The installation took place by way of shop-fitting with wooden panels around the ATM device, which was affixed to the floor by bolts and connected to the electrical output facilities of the premises. Until 19 September 2007, the applicant’s ATM remained situated in the agreed position at the entrance to the first respondent’s shop, where it was easily accessible to potential customers. In addition, the first respondent provided the necessary electricity supply to the ATM.
On or about 19 September 2007 the first respondent – without the consent of the applicant – disconnected the electricity supply and removed the applicant’s ATM to a storeroom on the premises, where it is inaccessible to customers. At the same time, an ATM device belonging to the second respondent, ABSA Bank Limited, was installed in the place and position previously occupied by the applicant’s device.
This conduct gave rise to the present application. facts set out above are undisputed. The applicant claims that the first respondent’s conduct amounts to spoliation. It accordingly claims an order ‘that the respondents forthwith restore the installation of a 9960 ATM device–multi with serial number 8210797 to the position and in the manner it formerly occupied on the premises of the first respondent’. (At an earlier stage of the proceedings, the applicant sought contractual relief as an alternative to a spoliation order. At the hearing before me, however, the claim for contractual relief was expressly abandoned and the applicant’s claim was restricted to spoliatory relief.)
Both respondents oppose the relief claimed and have advanced various explanations for the events giving rise to the present application. Due to the nature of these proceedings, however, those explanations are not presently relevant and were not canvassed during oral argument.

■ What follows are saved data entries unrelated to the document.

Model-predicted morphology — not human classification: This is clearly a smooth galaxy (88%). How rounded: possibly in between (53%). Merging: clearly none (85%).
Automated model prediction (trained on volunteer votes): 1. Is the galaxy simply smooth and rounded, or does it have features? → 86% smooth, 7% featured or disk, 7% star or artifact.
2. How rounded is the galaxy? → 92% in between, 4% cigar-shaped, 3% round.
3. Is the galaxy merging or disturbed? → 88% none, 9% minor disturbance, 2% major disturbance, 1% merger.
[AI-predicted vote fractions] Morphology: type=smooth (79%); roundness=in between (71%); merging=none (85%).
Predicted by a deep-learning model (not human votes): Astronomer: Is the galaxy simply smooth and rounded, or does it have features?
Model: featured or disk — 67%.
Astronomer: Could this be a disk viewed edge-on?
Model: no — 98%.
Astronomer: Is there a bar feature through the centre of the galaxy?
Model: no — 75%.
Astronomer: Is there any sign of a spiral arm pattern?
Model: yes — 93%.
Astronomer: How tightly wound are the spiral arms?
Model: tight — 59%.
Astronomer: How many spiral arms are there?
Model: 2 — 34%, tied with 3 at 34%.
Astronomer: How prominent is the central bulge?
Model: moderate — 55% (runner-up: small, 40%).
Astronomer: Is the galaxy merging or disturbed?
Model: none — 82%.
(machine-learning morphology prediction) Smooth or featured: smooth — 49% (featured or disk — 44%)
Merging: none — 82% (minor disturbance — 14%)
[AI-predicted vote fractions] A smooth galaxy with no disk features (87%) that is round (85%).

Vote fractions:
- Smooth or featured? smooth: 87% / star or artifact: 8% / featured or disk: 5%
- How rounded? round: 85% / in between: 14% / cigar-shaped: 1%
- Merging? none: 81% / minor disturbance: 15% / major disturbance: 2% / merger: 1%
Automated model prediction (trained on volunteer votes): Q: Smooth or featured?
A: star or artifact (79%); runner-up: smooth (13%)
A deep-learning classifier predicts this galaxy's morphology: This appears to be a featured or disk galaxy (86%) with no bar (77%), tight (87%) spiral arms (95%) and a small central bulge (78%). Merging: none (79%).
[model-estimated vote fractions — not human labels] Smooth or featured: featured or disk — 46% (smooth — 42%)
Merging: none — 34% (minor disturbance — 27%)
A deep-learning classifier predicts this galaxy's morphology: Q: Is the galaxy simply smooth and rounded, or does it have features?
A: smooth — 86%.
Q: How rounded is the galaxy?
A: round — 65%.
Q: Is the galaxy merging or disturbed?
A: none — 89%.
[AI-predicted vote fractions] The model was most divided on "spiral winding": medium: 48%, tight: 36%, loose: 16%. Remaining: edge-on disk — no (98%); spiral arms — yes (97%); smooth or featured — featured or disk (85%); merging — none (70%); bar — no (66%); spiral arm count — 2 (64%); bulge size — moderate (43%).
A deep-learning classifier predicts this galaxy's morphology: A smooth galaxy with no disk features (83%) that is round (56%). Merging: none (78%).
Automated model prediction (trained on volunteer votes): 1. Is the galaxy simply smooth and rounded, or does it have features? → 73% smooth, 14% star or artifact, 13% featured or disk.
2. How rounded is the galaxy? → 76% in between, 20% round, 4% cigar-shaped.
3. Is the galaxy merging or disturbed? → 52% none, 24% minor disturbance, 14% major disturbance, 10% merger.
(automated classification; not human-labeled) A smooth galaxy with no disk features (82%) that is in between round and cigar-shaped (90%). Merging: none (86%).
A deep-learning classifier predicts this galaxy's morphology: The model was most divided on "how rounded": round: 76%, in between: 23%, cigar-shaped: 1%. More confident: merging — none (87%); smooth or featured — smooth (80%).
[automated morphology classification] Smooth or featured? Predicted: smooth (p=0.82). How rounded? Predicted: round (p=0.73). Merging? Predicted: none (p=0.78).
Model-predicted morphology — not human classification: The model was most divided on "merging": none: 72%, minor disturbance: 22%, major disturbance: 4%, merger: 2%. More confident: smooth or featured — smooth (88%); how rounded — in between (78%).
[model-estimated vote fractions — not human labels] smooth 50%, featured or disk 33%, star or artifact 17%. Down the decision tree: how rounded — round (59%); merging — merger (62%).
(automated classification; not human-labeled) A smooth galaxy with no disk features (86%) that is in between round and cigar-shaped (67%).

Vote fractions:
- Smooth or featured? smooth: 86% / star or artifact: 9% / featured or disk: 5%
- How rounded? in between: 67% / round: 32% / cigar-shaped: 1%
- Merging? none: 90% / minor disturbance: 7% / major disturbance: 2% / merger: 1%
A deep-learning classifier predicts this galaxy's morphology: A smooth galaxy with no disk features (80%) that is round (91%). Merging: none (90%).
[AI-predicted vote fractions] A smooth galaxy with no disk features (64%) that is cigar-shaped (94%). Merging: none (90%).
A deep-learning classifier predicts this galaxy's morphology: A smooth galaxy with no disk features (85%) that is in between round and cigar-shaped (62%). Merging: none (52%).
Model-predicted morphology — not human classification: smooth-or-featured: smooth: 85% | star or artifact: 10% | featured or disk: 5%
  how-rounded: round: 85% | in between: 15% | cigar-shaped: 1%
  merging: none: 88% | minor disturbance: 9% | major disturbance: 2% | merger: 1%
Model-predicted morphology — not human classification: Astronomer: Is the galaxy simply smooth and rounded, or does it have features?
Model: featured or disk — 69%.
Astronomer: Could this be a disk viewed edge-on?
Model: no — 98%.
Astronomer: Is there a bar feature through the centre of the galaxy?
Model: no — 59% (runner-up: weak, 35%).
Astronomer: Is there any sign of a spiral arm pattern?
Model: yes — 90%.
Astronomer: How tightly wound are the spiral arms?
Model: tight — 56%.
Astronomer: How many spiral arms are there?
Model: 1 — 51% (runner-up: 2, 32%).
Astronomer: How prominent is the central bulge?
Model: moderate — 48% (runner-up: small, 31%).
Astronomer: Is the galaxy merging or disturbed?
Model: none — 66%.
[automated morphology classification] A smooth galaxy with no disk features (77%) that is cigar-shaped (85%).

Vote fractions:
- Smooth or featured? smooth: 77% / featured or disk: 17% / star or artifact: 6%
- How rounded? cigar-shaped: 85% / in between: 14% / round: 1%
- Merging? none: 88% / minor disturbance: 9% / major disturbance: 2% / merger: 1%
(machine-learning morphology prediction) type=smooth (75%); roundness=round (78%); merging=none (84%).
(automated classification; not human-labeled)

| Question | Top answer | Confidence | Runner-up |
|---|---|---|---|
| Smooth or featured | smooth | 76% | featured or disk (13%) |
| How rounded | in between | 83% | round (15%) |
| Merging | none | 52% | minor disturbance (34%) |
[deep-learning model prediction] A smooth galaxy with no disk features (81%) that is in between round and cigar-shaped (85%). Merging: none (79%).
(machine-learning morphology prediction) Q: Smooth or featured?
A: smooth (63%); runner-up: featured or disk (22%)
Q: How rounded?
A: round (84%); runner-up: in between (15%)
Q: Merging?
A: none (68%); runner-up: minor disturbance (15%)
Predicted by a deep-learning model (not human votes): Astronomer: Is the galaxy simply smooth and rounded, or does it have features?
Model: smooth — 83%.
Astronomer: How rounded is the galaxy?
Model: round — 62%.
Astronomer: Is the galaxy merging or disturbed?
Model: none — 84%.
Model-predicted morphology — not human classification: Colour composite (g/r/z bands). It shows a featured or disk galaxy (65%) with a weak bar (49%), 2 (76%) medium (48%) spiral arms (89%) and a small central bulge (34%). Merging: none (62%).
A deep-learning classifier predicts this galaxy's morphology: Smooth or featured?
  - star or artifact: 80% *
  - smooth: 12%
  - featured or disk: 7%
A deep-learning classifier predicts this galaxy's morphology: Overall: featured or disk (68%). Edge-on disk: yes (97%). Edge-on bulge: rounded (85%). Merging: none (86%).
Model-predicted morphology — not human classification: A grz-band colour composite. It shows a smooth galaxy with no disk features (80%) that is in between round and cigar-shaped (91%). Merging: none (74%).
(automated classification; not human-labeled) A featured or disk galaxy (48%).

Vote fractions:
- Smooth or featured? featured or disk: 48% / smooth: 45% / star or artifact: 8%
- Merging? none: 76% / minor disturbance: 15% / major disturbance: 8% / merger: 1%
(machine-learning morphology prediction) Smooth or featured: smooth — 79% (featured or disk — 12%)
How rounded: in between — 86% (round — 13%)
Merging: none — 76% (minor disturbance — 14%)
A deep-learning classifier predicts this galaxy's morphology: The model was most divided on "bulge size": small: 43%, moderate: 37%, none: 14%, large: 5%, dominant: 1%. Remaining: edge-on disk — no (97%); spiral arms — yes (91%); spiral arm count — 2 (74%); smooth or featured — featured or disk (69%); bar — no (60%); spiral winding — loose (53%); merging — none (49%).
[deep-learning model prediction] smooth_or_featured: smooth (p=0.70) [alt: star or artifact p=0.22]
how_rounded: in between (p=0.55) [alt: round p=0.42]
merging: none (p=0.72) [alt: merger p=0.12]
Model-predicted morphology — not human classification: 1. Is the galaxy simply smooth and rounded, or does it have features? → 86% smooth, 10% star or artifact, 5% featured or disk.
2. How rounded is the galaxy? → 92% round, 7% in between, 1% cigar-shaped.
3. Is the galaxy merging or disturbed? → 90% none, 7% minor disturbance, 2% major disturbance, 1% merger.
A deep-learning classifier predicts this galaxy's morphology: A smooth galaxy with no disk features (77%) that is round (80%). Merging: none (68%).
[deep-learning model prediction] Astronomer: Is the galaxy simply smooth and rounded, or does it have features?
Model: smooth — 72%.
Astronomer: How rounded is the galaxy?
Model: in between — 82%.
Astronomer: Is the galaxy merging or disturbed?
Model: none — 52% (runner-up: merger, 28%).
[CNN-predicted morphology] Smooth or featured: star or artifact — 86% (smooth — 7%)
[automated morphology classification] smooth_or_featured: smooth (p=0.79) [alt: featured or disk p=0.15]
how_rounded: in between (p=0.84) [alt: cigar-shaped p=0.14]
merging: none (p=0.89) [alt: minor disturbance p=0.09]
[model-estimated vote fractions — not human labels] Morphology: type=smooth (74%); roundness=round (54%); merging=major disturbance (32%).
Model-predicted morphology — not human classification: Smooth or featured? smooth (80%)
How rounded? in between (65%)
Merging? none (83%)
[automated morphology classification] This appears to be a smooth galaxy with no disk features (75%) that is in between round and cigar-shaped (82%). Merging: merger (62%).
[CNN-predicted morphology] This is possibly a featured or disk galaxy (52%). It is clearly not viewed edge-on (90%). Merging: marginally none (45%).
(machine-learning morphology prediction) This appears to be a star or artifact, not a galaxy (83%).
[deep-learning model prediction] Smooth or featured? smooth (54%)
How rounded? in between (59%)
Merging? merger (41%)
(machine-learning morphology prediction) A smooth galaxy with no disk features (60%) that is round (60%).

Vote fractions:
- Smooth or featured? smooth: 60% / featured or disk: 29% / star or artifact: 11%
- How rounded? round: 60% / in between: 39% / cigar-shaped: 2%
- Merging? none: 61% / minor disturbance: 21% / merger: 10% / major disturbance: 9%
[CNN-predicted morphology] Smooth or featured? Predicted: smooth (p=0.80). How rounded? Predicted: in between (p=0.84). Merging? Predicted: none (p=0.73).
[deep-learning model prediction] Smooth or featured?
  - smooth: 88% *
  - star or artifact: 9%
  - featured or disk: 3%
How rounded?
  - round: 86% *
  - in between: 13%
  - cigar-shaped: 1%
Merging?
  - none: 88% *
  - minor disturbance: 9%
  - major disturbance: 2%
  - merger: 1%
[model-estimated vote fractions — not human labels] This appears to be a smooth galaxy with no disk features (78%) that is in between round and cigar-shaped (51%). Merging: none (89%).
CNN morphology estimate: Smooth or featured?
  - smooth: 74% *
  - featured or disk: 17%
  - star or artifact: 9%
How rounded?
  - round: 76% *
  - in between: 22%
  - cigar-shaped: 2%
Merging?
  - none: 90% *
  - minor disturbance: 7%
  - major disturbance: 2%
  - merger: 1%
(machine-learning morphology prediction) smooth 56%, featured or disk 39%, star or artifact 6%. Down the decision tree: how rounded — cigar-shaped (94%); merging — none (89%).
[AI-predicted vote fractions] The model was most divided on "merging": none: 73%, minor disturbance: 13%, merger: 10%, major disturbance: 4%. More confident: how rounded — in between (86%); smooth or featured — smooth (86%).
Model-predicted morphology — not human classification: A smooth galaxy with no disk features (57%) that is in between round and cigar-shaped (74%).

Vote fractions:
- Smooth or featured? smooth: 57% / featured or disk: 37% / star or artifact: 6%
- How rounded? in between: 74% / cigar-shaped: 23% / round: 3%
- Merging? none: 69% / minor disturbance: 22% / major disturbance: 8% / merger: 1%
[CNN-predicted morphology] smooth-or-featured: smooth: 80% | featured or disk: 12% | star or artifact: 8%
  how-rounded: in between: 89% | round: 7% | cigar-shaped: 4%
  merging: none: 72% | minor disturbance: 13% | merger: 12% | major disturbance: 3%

The crux of the matter is the respondents’ defence that the applicant has failed to establish the essential prerequisite for a mandament van spolie, namely the element of possession.
Possession
In its founding affidavit, the applicant made the bald statement that at all material times prior to the events of 19 September, it was ‘in peaceful and undisturbed possession’ of the ATM device.
The first respondent took issue with this contention and showed convincingly that the applicant had not been in actual physical possession or control of the ATM. In this regard, the first respondent pointed out, inter alia –
(a) that the ATM and the floor area on which it stood were at all relevant times in the first respondent’s possession and control, to the exclusion of all others – including the applicant;
(b) that the first respondent held the device inside its premises, to which it held all the keys, including the keys to the device itself;
(c) that the first respondent controlled all access to the ATM by the applicant and its employees or agents;
(d) that the first respondent stocked the ATM device daily with money, changed paper rolls and operated the controls of the ATM in order to download and print information concerning transactions done by customers by way of the ATM.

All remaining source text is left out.